■ What is needed
Locate each line in the listing that contains the word "series", and copy those lines out in full.

■ Given data

····················

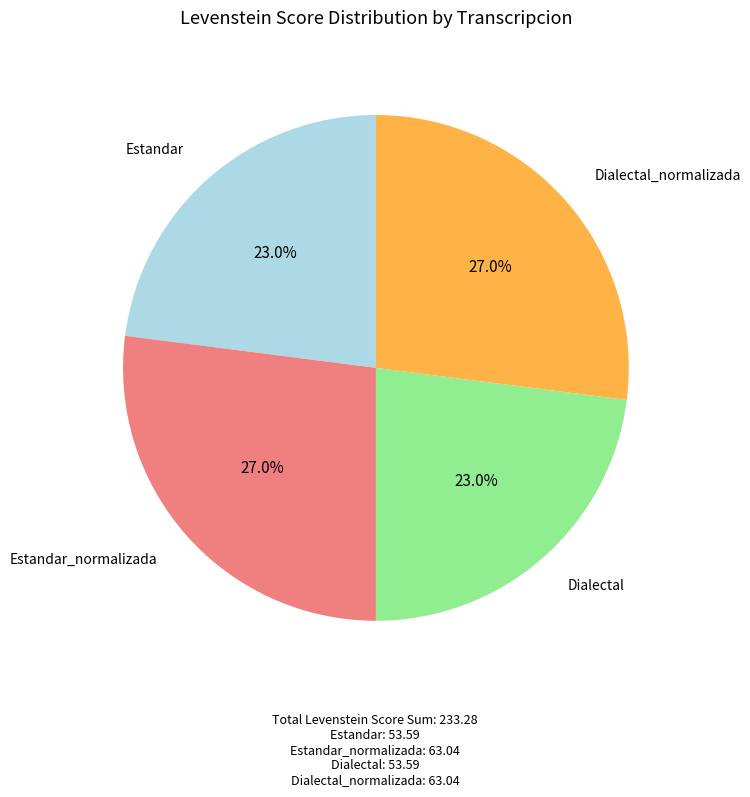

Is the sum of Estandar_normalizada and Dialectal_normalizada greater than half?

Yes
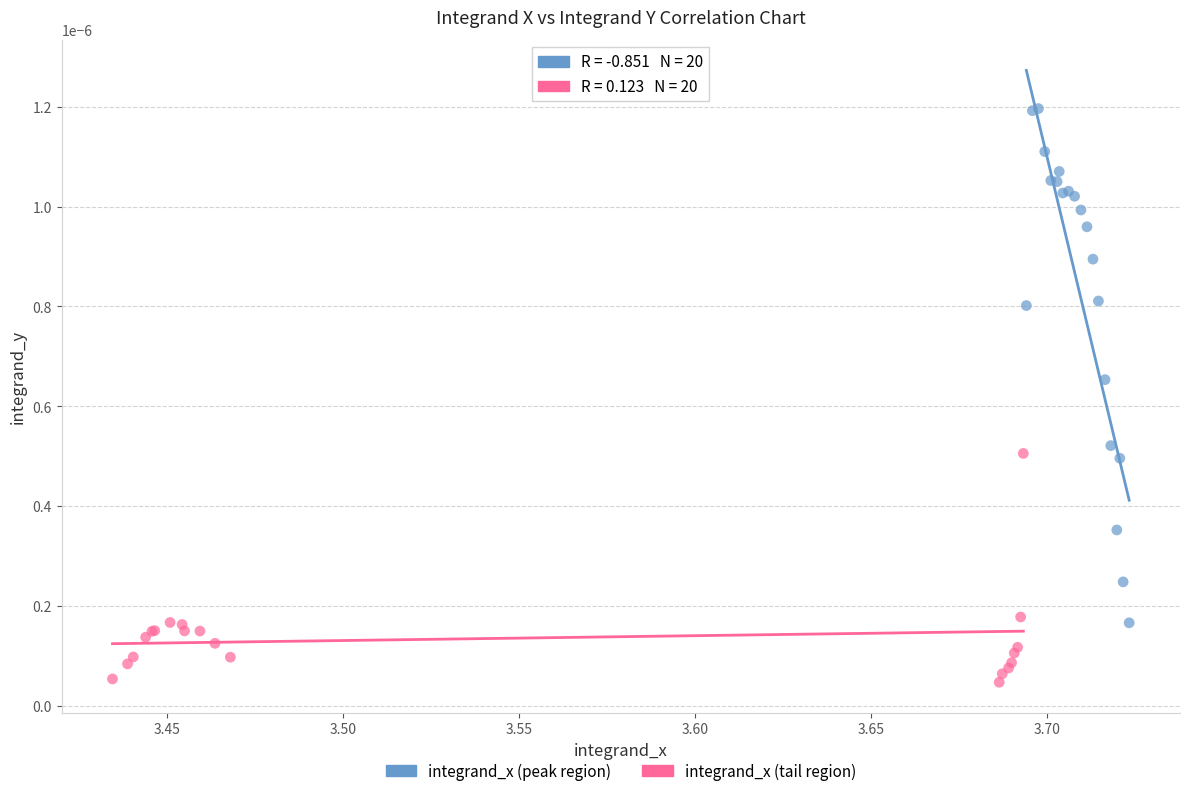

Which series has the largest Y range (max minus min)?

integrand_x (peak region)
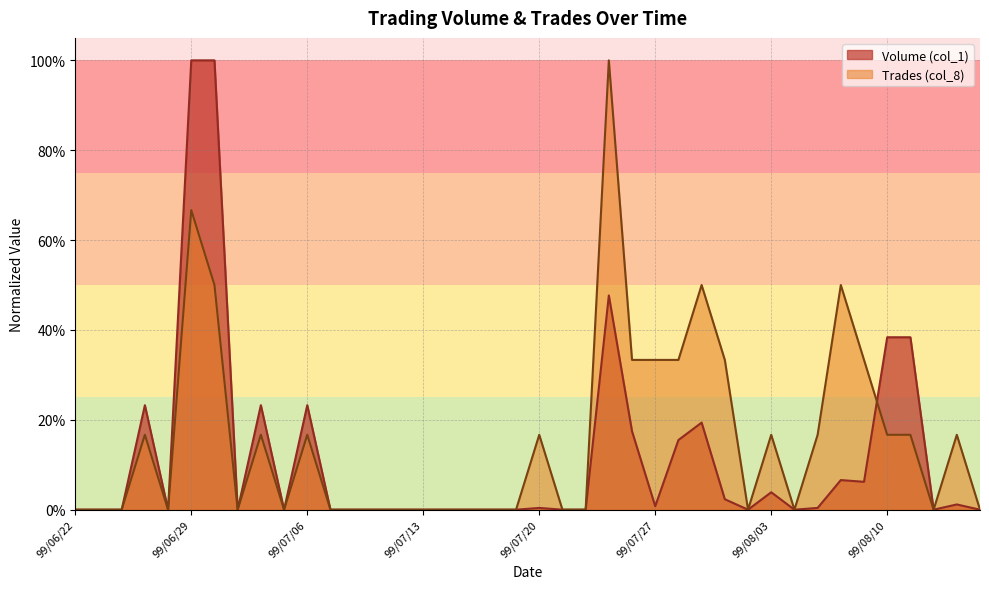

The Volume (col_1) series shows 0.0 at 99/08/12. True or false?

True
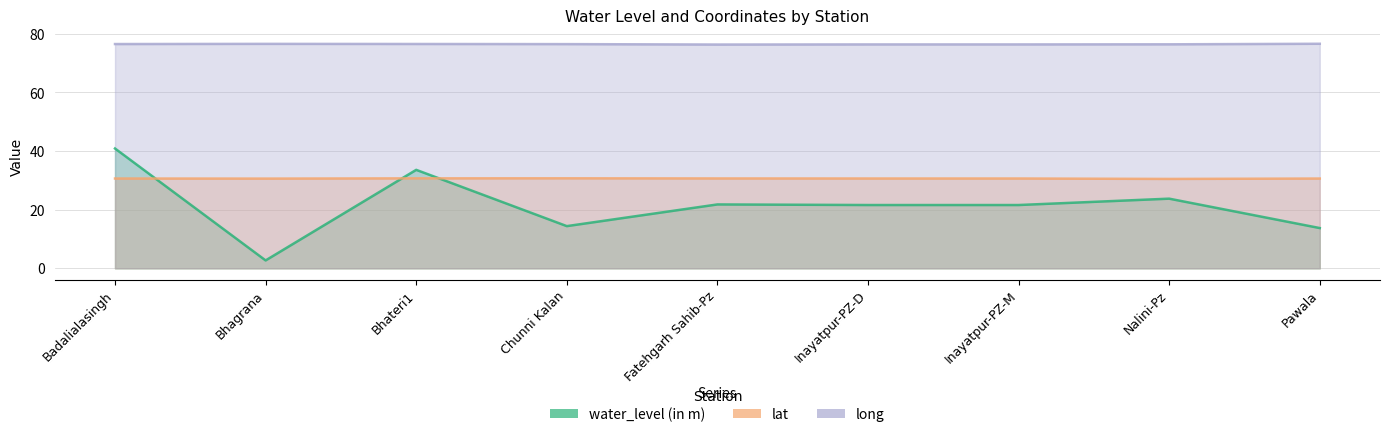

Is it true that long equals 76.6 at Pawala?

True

····················

■ Solved problem
Which series has the largest Y range (max minus min)?
The Volume (col_1) series shows 0.0 at 99/08/12. True or false?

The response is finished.